С одурманенной головой вернулся я на двор, «ресиденсии», и при виде сеньоры меня словно осенило откровение. Она возлежала, как обыкновенно, греясь на солнце, вся нега, лень и самодовольство, усиленно щурясь под сверкающими лучами горячего солнца, утопая в блаженстве пассивного довольства своей судьбой и всем окружающим, спокойная и безмятежная, как существо, стоящее вне всяких житейских треволнений и желаний; и перед ней весь мой страстный пыл разом пропал. Я почувствовал себя даже как будто пристыженным. Остановившись на минуту и овладев собой, насколько это было возможно, насколько я мог отдышаться от своего волнения, я обратился к ней с несколькими словами. Она взглянула на меня со своей невозмутимостью, благодушной и доброй улыбкой и ответила все тем же мягким, певучим, ленивым голосом неясно, неразборчиво, как сквозь сон, словно боясь нарушить свой сладкий покой, боясь расстаться с тем царством неги, мира и спокойствия, в котором непрестанно пребывали все ее чувства, в невозмутимой сладкой дремоте, и тут во мне впервые проснулось чувство почти благоговейного уважения к существу, столь невозмутимо незлобному, невинному и счастливому, — и я ушел, внутренно дивясь в ней ее уравновешенной безмятежности, а в себе — своей собственной неусыпной тревоге, своей вечной странной, беспокойной суетливости в мыслях и чувствах и желаниях.

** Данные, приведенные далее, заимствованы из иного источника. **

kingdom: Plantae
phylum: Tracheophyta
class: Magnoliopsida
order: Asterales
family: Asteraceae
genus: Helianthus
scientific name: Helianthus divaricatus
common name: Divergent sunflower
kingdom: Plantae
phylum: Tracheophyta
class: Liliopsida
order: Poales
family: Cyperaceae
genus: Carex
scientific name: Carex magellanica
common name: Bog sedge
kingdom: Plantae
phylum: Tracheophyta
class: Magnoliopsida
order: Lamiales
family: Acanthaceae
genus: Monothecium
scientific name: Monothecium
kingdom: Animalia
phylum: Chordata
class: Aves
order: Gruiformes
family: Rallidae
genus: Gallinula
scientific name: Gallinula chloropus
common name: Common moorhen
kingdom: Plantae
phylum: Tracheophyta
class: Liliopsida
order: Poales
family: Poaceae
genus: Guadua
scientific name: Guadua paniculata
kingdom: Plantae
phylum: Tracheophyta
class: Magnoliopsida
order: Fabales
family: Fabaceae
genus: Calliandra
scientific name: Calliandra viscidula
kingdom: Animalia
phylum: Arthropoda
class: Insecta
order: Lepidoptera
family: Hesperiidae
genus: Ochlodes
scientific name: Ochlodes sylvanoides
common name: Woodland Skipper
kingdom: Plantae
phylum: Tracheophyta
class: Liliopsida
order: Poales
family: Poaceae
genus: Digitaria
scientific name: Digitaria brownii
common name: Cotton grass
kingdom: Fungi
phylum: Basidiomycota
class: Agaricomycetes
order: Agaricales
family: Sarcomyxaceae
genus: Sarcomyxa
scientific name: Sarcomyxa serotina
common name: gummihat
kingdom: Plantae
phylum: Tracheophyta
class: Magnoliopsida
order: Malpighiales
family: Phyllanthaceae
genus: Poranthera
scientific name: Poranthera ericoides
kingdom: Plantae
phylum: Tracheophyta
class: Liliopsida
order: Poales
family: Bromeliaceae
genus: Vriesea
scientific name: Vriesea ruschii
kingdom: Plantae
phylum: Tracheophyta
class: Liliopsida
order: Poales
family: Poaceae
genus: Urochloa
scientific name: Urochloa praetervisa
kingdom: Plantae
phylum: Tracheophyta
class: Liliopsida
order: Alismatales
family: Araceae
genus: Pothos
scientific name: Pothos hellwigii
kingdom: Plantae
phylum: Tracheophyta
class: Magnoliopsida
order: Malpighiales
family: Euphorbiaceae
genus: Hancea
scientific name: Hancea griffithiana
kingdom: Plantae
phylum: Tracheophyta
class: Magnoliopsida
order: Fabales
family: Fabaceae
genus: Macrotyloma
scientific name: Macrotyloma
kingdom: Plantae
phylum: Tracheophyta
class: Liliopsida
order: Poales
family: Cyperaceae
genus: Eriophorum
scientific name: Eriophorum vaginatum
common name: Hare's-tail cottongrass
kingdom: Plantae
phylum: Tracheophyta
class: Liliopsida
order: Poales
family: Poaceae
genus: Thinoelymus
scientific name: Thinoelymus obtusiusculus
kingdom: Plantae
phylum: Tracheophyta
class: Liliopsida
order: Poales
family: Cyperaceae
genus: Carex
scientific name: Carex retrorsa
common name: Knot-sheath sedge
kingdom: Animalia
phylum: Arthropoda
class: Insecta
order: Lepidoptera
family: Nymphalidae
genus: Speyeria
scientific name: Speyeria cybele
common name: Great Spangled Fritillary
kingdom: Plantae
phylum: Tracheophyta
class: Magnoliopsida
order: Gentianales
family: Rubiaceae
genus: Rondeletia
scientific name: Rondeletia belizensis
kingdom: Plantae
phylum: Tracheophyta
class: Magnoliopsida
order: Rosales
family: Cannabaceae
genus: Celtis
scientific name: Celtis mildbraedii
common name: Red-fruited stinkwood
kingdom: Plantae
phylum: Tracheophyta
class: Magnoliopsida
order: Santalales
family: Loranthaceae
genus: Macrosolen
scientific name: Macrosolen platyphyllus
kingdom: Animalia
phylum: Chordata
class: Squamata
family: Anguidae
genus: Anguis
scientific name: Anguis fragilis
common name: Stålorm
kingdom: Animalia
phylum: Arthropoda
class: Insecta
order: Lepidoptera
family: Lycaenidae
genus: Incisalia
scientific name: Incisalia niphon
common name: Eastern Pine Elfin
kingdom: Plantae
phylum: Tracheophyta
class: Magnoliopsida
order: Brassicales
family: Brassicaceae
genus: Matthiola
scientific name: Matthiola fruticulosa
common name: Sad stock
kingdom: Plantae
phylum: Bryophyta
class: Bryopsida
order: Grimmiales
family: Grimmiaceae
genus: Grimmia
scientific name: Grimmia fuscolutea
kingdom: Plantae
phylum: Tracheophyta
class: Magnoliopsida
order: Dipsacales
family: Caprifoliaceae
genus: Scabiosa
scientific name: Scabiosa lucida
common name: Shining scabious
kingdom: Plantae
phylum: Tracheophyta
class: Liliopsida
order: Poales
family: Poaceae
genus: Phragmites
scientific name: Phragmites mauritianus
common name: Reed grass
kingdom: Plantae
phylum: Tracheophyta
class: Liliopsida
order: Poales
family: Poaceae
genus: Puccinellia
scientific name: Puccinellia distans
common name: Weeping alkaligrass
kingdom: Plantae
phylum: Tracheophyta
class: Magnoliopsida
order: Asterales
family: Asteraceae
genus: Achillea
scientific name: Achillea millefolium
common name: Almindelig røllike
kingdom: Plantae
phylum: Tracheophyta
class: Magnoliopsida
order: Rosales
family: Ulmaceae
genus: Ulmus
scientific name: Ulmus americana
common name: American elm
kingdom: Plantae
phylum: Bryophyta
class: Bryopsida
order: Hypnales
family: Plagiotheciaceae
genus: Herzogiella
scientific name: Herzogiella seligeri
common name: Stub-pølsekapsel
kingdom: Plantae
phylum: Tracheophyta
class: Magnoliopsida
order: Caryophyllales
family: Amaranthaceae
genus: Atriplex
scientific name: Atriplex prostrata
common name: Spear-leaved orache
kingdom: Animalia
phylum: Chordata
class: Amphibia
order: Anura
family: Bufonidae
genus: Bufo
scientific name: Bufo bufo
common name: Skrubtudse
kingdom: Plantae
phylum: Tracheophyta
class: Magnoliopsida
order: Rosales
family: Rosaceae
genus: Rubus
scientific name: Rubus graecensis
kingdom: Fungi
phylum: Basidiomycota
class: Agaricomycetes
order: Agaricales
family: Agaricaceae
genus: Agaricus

Придя в свою комнату, я увидел у себя на столе клочок той самой желтой бумаги, какую я видел тогда в комнате, выходящей на север; он был исписан карандашом тем же почерком, который я уже видел раз, — почерком Олальи. Я схватил его с чувством необъяснимой тревоги, как бы предвидя что-то недоброе, — и сердце во мне упало, когда я стал читать эти строки.
Некоторое время я ошеломленно смотрел на эту записку, едва понимая, что происходит со мной; затем я стал как будто пробуждаться, и во мне сказалась такая жестокость, такое отвращение к жизни, что солнце как будто померкло там, на голых скалистых горах, и всего меня трясло как человека, объятого безумным страхом и ужасом. Раскрывшаяся вдруг передо мной точно бездонная пропасть, пустота жизни сразила меня, как физический недуг, лишила меня сил и мужества, убила всякую надежду. То, что случилось, грозило не моей любви, не моему счастью. — оно грозило самой моей жизни.
— Я не могу жить без нее! — говорил я себе и стоял пришибленный, отупевший и твердил все одно и то же: — Я не могу жить без нее. — Едва сознавая, что я делаю и зачем, я протянул вперед руку, чтобы раскрыть раму, но каким-то образом попал в стекло и высадил его. Кровь брызнула из перерезанной руки, и бессознательный инстинкт самосохранения мгновенно заставил меня очнуться. Ко мне вернулось и полное сознание, и самообладание, и я тотчас же поспешил зажать рану пальцем другой руки, чтобы остановить брызжущую фонтаном кровь. Затем я стал размышлять, что мне делать. В этой пустой комнате не было решительно ни чего, чем бы я мог помочь себе, а между тем я чувствовал, что нуждаюсь в чьей-нибудь помощи. И вдруг у меня мелькнула мысль, что сама Олалья могла бы мне помочь, и с этой мыслью я спустился вниз по лестнице, продолжая зажимать пальцами рану.
Но нигде не было видно ни Олальи, ни Филиппа, и тогда я побрел в нишу, в самую глубь которой теперь удалилась сеньора и дремала, сидя перед огнем камина. Никакая жара не казалась ей излишней.
— Простите, что я потревожил вас, — сказал я, — но я вынужден обратиться к вам за помощью.
Она взглянула на меня сонливым томным взглядом и осведомилась, в чем дело. Но не успела она еще договорить своей фразы, как я заметил, что она потянула в себя воздух, раздув ноздри, и вдруг как будто совершенно проснулась и даже оживилась.
— Я порезал руку, и, как видите, довольно сально, — сказал а, — посмотрите! — И я протянул к ней обе руки, с которых капала и струилась кровь!